AIM OF THE TASK :: For the material below, return exactly the lines starting at the one holding "- MALLA ANTIVIRUS" and ending at the one holding "Setelah tak manager", counting both as part of the range.

DATA FOR THE TASK ::
---

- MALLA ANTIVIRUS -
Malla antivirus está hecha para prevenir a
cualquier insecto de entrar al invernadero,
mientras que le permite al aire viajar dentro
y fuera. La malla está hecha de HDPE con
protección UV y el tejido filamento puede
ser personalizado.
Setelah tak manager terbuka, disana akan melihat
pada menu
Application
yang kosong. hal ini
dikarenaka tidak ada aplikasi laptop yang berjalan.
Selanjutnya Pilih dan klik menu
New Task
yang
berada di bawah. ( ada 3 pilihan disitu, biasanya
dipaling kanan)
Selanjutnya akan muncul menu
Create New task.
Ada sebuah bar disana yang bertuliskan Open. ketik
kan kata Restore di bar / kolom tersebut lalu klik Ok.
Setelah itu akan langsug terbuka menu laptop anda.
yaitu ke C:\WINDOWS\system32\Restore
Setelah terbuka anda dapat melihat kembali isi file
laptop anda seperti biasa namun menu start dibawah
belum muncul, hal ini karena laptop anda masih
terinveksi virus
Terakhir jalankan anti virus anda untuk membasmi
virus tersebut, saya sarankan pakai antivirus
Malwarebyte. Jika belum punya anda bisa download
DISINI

---

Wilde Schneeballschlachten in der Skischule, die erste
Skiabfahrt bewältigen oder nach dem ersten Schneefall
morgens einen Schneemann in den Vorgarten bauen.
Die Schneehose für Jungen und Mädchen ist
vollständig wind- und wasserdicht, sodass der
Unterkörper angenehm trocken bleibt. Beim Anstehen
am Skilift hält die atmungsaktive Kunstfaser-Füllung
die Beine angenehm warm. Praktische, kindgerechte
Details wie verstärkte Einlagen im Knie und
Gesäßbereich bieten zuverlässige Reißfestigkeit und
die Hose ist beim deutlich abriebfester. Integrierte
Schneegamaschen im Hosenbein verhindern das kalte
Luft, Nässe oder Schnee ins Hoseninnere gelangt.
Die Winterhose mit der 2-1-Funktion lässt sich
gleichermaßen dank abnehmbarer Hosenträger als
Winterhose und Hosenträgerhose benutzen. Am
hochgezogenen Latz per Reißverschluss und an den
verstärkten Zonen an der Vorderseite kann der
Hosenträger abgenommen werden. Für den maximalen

---

SOLUTION FOR THIS EXERCISE ::
- MALLA ANTIVIRUS -
Malla antivirus está hecha para prevenir a
cualquier insecto de entrar al invernadero,
mientras que le permite al aire viajar dentro
y fuera. La malla está hecha de HDPE con
protección UV y el tejido filamento puede
ser personalizado.
Setelah tak manager terbuka, disana akan melihat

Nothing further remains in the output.